第19話『「ずっと守る」――未来を誓う夜』
出産予定日まで、あと十日。
昼間は王城付きの医師が定期診察を行い、夜は侍女がつきっきりで安静を守る。
妊婦としてのルシアは、いまや王宮で最も大切にされる存在のひとりになっていた。
だが彼女自身にとって、“特別”だったのは扱われ方ではない。
――この命を、誰よりも“夫”と共に守ってきた、ということだった。
その夜も、ノアはいつもと同じように寝室にいた。
出産が近づいてからというもの、彼はどれほど遅くなっても、どれほど仕事が詰まっていても、
必ず日が暮れるまでには戻ってくるようになっていた。
「……おかえり」
「ただいま。どうだった、今日の診察」
「順調だって。

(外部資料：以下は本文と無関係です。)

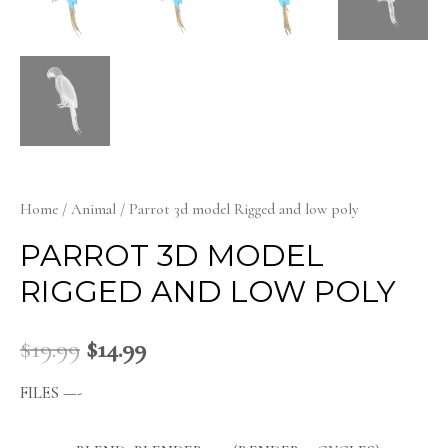
Home
/
Animal
/ Parrot 3d model Rigged and low poly
PARROT 3D MODEL
RIGGED AND LOW POLY
$
19.99
$
14.99
FILES —-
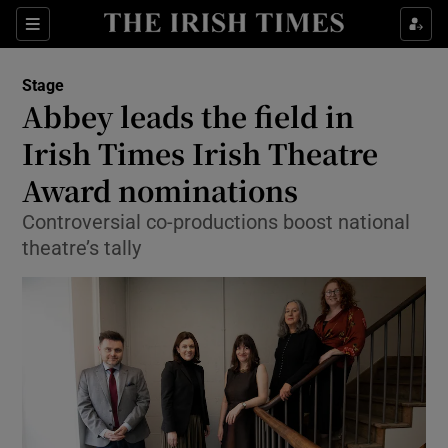
Sections
Stage
Abbey leads the field in
Irish Times Irish Theatre
Award nominations
Show Environment sub sections
Controversial co-productions boost national
Show Technology sub sections
theatre’s tally
Show Science sub sections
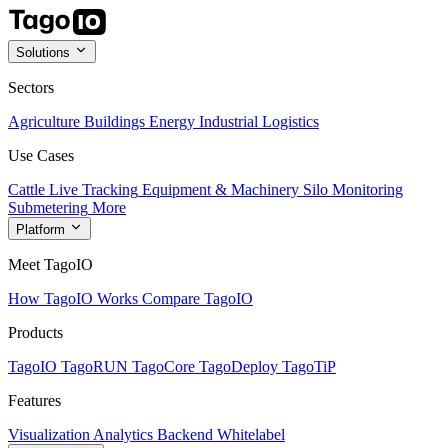
Solutions
Sectors
Agriculture
Buildings
Energy
Industrial
Logistics
Use Cases
Cattle Live Tracking
Equipment & Machinery
Silo Monitoring
Submetering
More
Platform
Meet TagoIO
How TagoIO Works
Compare TagoIO
Products
TagoIO
TagoRUN
TagoCore
TagoDeploy
TagoTiP
Features
Visualization
Analytics
Backend
Whitelabel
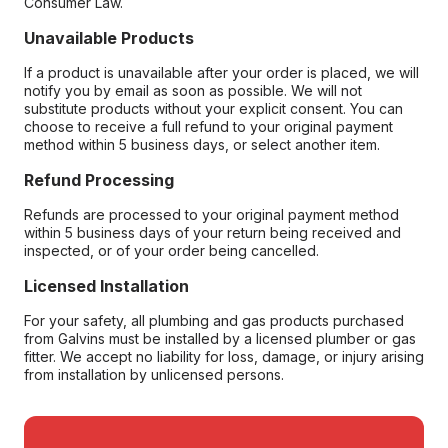
Consumer Law.
Unavailable Products
If a product is unavailable after your order is placed, we will
notify you by email as soon as possible. We will not
substitute products without your explicit consent. You can
choose to receive a full refund to your original payment
method within 5 business days, or select another item.
Refund Processing
Refunds are processed to your original payment method
within 5 business days of your return being received and
inspected, or of your order being cancelled.
Licensed Installation
For your safety, all plumbing and gas products purchased
from Galvins must be installed by a licensed plumber or gas
fitter. We accept no liability for loss, damage, or injury arising
from installation by unlicensed persons.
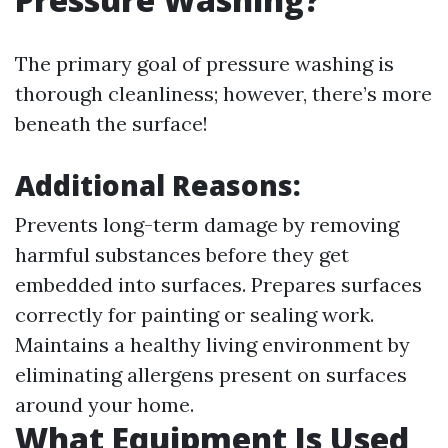
The primary goal of pressure washing is
thorough cleanliness; however, there’s more
beneath the surface!
Additional Reasons:
Prevents long-term damage by removing
harmful substances before they get
embedded into surfaces. Prepares surfaces
correctly for painting or sealing work.
Maintains a healthy living environment by
eliminating allergens present on surfaces
around your home.
What Equipment Is Used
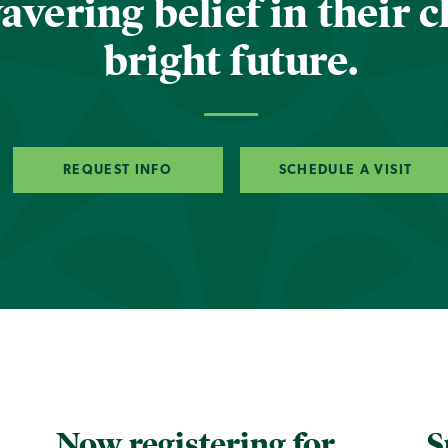
vering belief in their c
bright future.
REQUEST INFO
SCHEDULE A VISIT
Now registering for
S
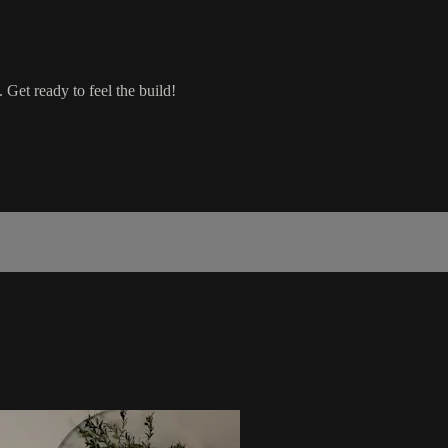
 Get ready to feel the build!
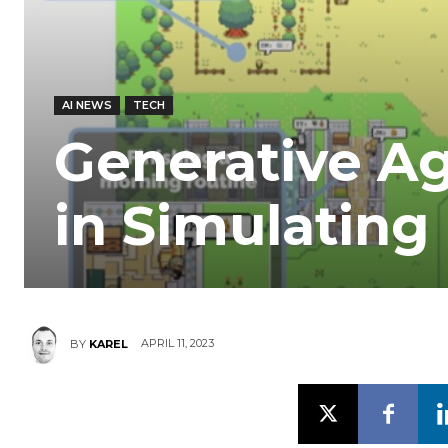
AI NEWS
TECH
Generative Ag
in Simulatin
APRIL 11, 2023
BY
KAREL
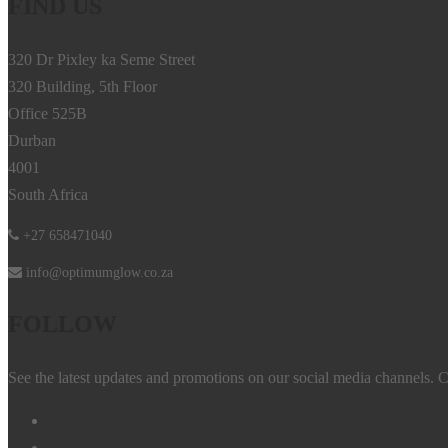
FIND US
320 Dr Pixley ka Seme Street
320 Building, 5th Floor
Office 525B
Durban
4001
South Africa
+27 658471040
info@optimumglow.co.za
FOLLOW
See the latest updates and promotions on our social media channels. C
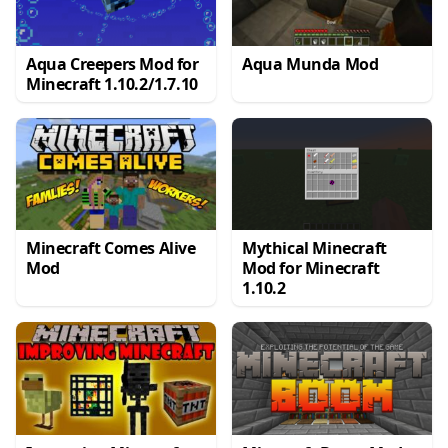
Aqua Creepers Mod for
Aqua Munda Mod
Minecraft 1.10.2/1.7.10
Minecraft Comes Alive
Mythical Minecraft
Mod
Mod for Minecraft
1.10.2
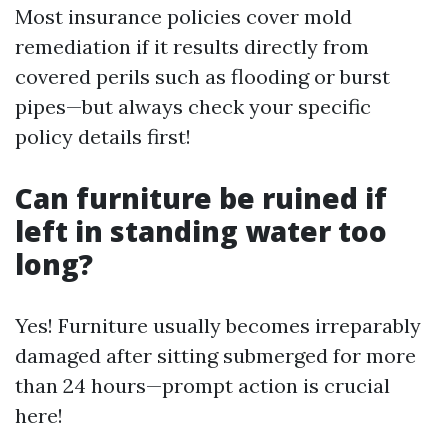
Most insurance policies cover mold
remediation if it results directly from
covered perils such as flooding or burst
pipes—but always check your specific
policy details first!
Can furniture be ruined if
left in standing water too
long?
Yes! Furniture usually becomes irreparably
damaged after sitting submerged for more
than 24 hours—prompt action is crucial
here!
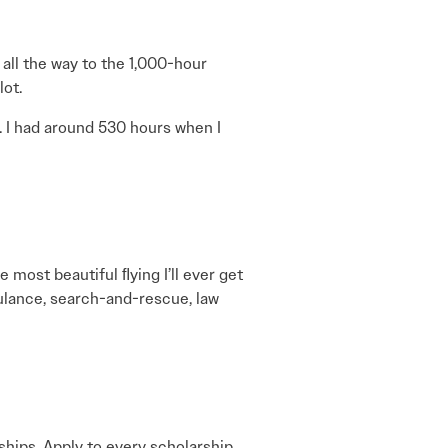
t all the way to the 1,000-hour
lot.
. I had around 530 hours when I
 most beautiful ﬂying I’ll ever get
mbulance, search-and-rescue, law
rships. Apply to every scholarship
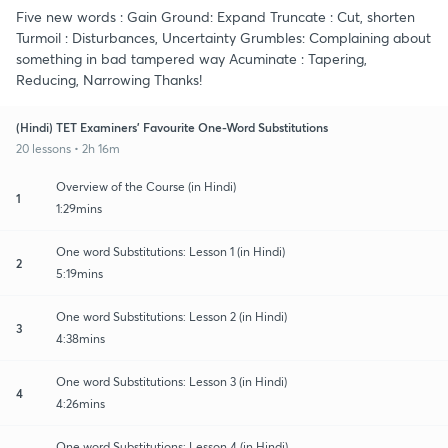
Five new words : Gain Ground: Expand Truncate : Cut, shorten
Turmoil : Disturbances, Uncertainty Grumbles: Complaining about
something in bad tampered way Acuminate : Tapering,
Reducing, Narrowing Thanks!
(Hindi) TET Examiners' Favourite One-Word Substitutions
20 lessons • 2h 16m
Overview of the Course (in Hindi)
1
1:29mins
One word Substitutions: Lesson 1 (in Hindi)
2
5:19mins
One word Substitutions: Lesson 2 (in Hindi)
3
4:38mins
One word Substitutions: Lesson 3 (in Hindi)
4
4:26mins
One word Substitutions: Lesson 4 (in Hindi)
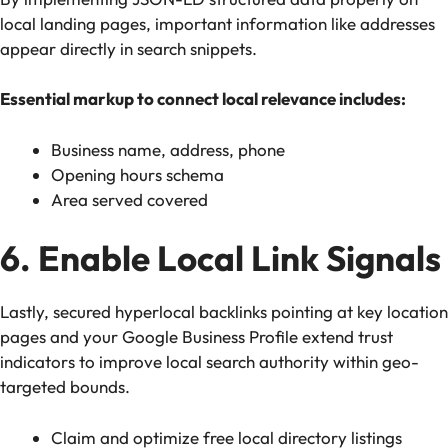
local landing pages, important information like addresses
appear directly in search snippets.
Essential markup to connect local relevance includes:
Business name, address, phone
Opening hours schema
Area served covered
6. Enable Local Link Signals
Lastly, secured hyperlocal backlinks pointing at key location
pages and your Google Business Profile extend trust
indicators to improve local search authority within geo-
targeted bounds.
Claim and optimize free local directory listings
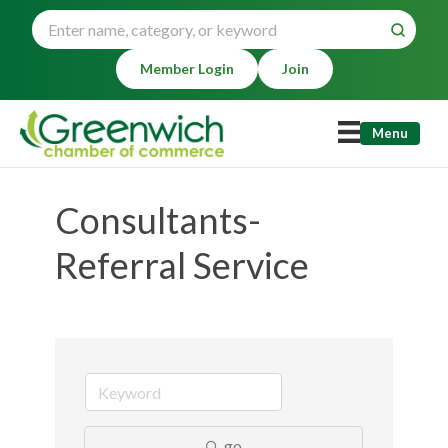
Member Login
Join
Menu
Consultants-
Referral Service
go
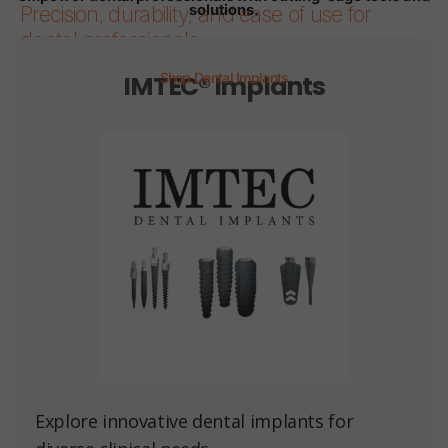
solutions.
Precision, durability, and ease of use for
dental professionals.
IMTEC® Implants
Shop Dental Implants
Page 1
Page 2
Page 3
Page 4
Page 5
Page 6
Explore innovative dental implants for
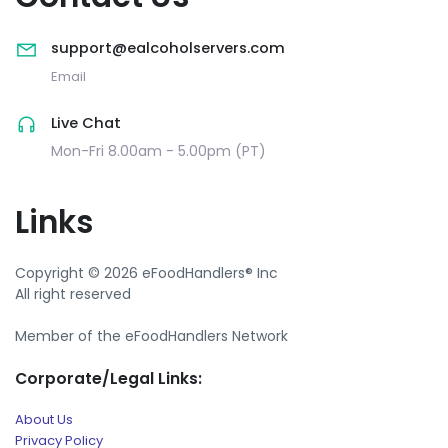
support@ealcoholservers.com
Email
Live Chat
Mon-Fri 8.00am - 5.00pm (PT)
Links
Copyright © 2026 eFoodHandlers® Inc
All right reserved
Member of the eFoodHandlers Network
Corporate/Legal Links:
About Us
Privacy Policy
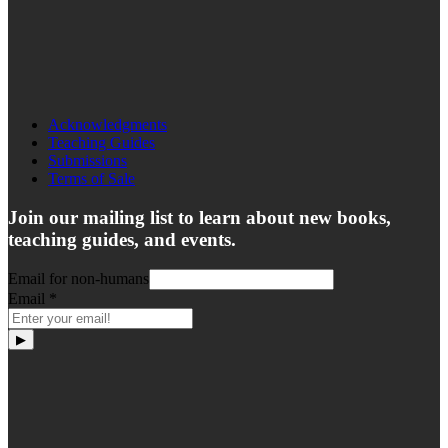
Acknowledgments
Teaching Guides
Submissions
Terms of Sale
Join our mailing list to learn about new books,
teaching guides, and events.
Email for non-humans
Email
*
▶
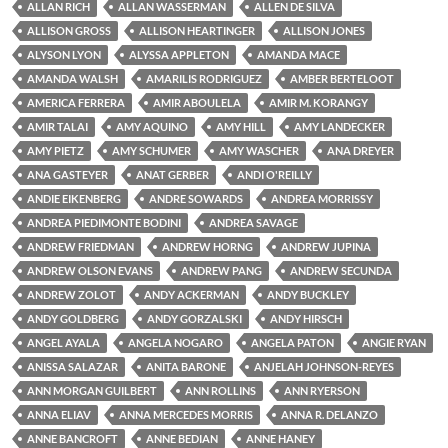
ALLAN RICH
ALLAN WASSERMAN
ALLEN DE SILVA
ALLISON GROSS
ALLISON HEARTINGER
ALLISON JONES
ALYSON LYON
ALYSSA APPLETON
AMANDA MACE
AMANDA WALSH
AMARILIS RODRIGUEZ
AMBER BERTELOOT
AMERICA FERRERA
AMIR ABOULELA
AMIR M. KORANGY
AMIR TALAI
AMY AQUINO
AMY HILL
AMY LANDECKER
AMY PIETZ
AMY SCHUMER
AMY WASCHER
ANA DREYER
ANA GASTEYER
ANAT GERBER
ANDI O'REILLY
ANDIE EIKENBERG
ANDRE SOWARDS
ANDREA MORRISSY
ANDREA PIEDIMONTE BODINI
ANDREA SAVAGE
ANDREW FRIEDMAN
ANDREW HORNG
ANDREW JUPINA
ANDREW OLSON EVANS
ANDREW PANG
ANDREW SECUNDA
ANDREW ZOLOT
ANDY ACKERMAN
ANDY BUCKLEY
ANDY GOLDBERG
ANDY GORZALSKI
ANDY HIRSCH
ANGEL AYALA
ANGELA NOGARO
ANGELA PATON
ANGIE RYAN
ANISSA SALAZAR
ANITA BARONE
ANJELAH JOHNSON-REYES
ANN MORGAN GUILBERT
ANN ROLLINS
ANN RYERSON
ANNA ELIAV
ANNA MERCEDES MORRIS
ANNA R. DELANZO
ANNE BANCROFT
ANNE BEDIAN
ANNE HANEY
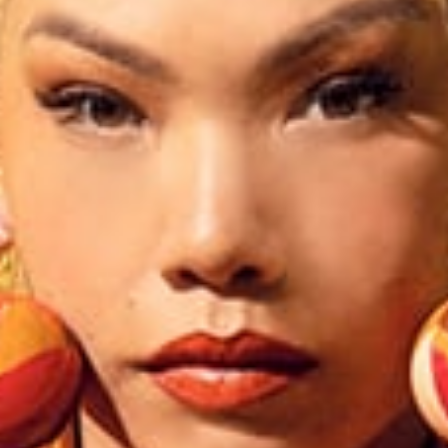
Creation with audacity and passion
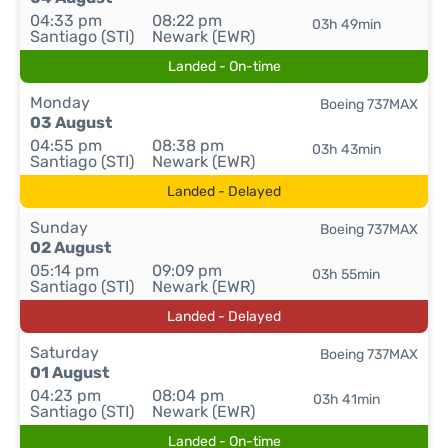
04:33 pm
08:22 pm
03h 49min
Santiago (STI)
Newark (EWR)
Landed - On-time
Monday
Boeing 737MAX
03 August
04:55 pm
08:38 pm
03h 43min
Santiago (STI)
Newark (EWR)
Landed - Delayed
Sunday
Boeing 737MAX
02 August
05:14 pm
09:09 pm
03h 55min
Santiago (STI)
Newark (EWR)
Landed - Delayed
Saturday
Boeing 737MAX
01 August
04:23 pm
08:04 pm
03h 41min
Santiago (STI)
Newark (EWR)
Landed - On-time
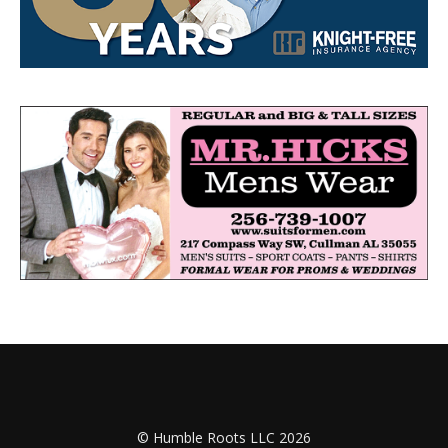
© Humble Roots LLC 2026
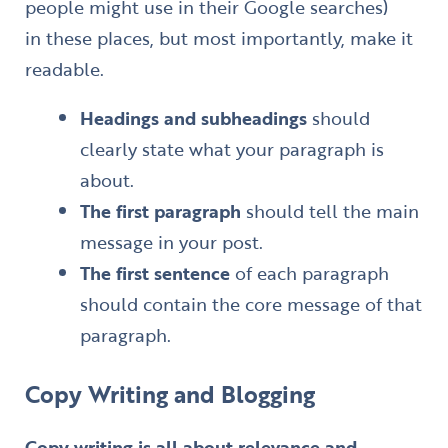
people might use in their Google searches)
in these places, but most importantly, make it
readable.
Headings and subheadings
should
clearly state what your paragraph is
about.
The first paragraph
should tell the main
message in your post.
The first sentence
of each paragraph
should contain the core message of that
paragraph.
Copy Writing
and Blogging
Copy writing
is all about relevance and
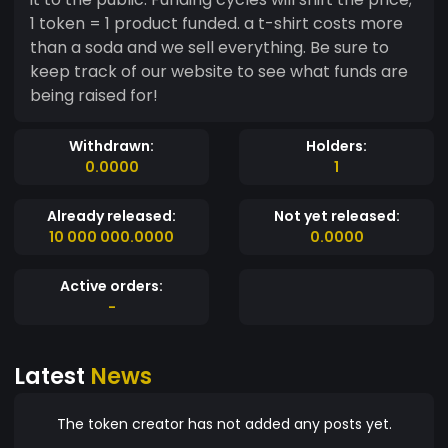
1 token = 1 product funded. a t-shirt costs more
than a soda and we sell everything. Be sure to
keep track of our website to see what funds are
being raised for!
Withdrawn:
Holders:
0.0000
1
Already released:
Not yet released:
10 000 000.0000
0.0000
Active orders:
-
Latest
News
The token creator has not added any posts yet.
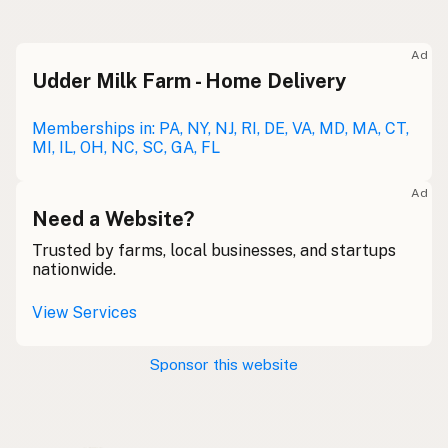
Raw milk
Meolc
Olde English
Ad
Udder Milk Farm - Home Delivery
Leche cruda
Spanish
Leche bronca
Memberships in: PA, NY, NJ, RI, DE, VA, MD, MA, CT,
Mexican Slang
MI, IL, OH, NC, SC, GA, FL
Lait cru
French
Ad
Rohmilch
Need a Website?
German
Trusted by farms, local businesses, and startups
Bainne
Gaelic
nationwide.
Llaeth Amrwd
Welsh
View Services
Latte crudo
Italian
Sponsor this website
Svaigpiens
Latvian
Leite cru
Portuguese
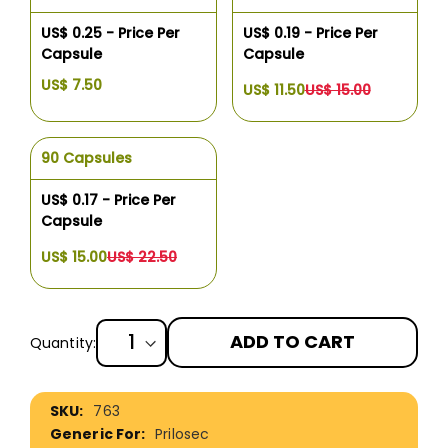
US$ 0.25 - Price Per
US$ 0.19 - Price Per
Capsule
Capsule
US$ 7.50
US$ 11.50
US$ 15.00
90 Capsules
US$ 0.17 - Price Per
Capsule
US$ 15.00
US$ 22.50
ADD TO CART
Quantity:
More
763
Information
Prilosec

……この子、あんまりじっとしてくれなくて、先生が苦笑してた」
「元気なのはいいことだ。俺に似て、落ち着きがないんだろうな」
「じゃあもう少し空気を読んでくれてもいいのに。
今日は昼寝中に蹴られて起きたのよ?」
「それは……すまん。俺が今度、きつく言っとく」
「やめて。お腹に向かって小言を言う父親とか嫌」
そうやって笑いながらも、ふたりの心の奥には、
“近づくその時”への緊張が、少しずつ高まっていた。
言葉には出さないが、ノアはわかっていた。
ルシアは、また何かを一人で抱えようとしている。
だから、その夜は彼のほうから切り出した。
「……なあ、ルシア。今日の夜、少しだけ時間くれないか」
「……いいけど、なにかあったの?」
「話したいことがある。……というより、誓いたいことがあるんだ」
ベッドのランプを落とし、淡い灯の中、
ふたりは並んで腰かける。
ノアは、膝の上で何かを握っていた。
それは、小さな革の紐に通された銀の指輪だった。
「これ……?」
「もともと戦地に持っていこうとしてた。
戻ってきたら、これを渡すって決めてた。……でも結局、あんなことになったから」
「……気持ちは、届いてたわ」
「そうじゃない。俺の口からちゃんと伝えたかった。
お前とこの子を――“一生守る”って」
静寂の中、ノアは言葉を続けた。
「お前が俺の子を身ごもって、
その命を懸けてこの子を産もうとしてること、俺は絶対に軽く見ない。
もしこの先、お前に何かあったら……って思うと怖くてたまらない」
「私もよ。
この子を産むのはきっと、痛くて苦しくて怖い。
でも、あなたがいてくれるなら……耐えられる気がするの」
ノアは指輪を取り出し、彼女の左手に通した。
冷たい銀の感触が、指先を包む。
心臓の音が、ふたりの間で重なる。
「……これが、お前とこの子への誓いだ。
この命に代えても、守り抜く」
「そんな大げさな……」
「大げさでもいい。俺は、俺なりにずっと後悔してたんだ。
お前が嘘をついた夜、俺は何も言えなかった。
ただ信じるって言うだけの言葉さえ、あのとき出なかった」
「でも、あなたは来てくれた。私を信じて、待っててくれた。
あれ以上の“誓い”って、ないと思ってた」
「……じゃあ、これは“更新”だな。
夫として、父として、改めて誓う。“ずっと守る”」
ルシアはその言葉を、涙の出る寸前で笑顔に変えた。
「……ありがとう、ノア。
私、この子をちゃんと産むわ。あなたと一緒に“家族になる”って、約束する」
ノアはそっと彼女の肩を抱き寄せ、
額にキスを落とす。
それは、ふたりが何度も交わしてきた愛の証。
そして、いちばん“新しい誓い”の印。
その夜、ルシアはぐっすりと眠れた。
夢の中で、小さな手が自分の指を握っている気がした。
“もうすぐだよ”
そう、誰かが囁いているように思えた。
翌朝。
ノアが目を覚ますと、ルシアはすでにベッドから離れて、
窓辺の椅子に腰掛けていた。
「起きた?」
「ああ。……お前、体は?」
「うん。穏やかよ。……でも、なんとなく分かるの。
きっと、もうすぐ会える」
「……そうか」
ノアはベッドから降りて、彼女の隣に膝をつく。
そして、耳を彼女のお腹に当てた。
「……おはよう、ミレイア。リアム。どっちにしても、そろそろ出てこいよ」
「ふふ。呼びかけて促すの、やめて。気が早いんだから」
「でも……早く会いたいんだよ。お前とこの子とで、“新しい朝”を迎えたい」
その願いは、そう遠くない未来に叶う。
家族になる誓いを果たすその瞬間が、
もうすぐ、すぐそこにまで来ていた。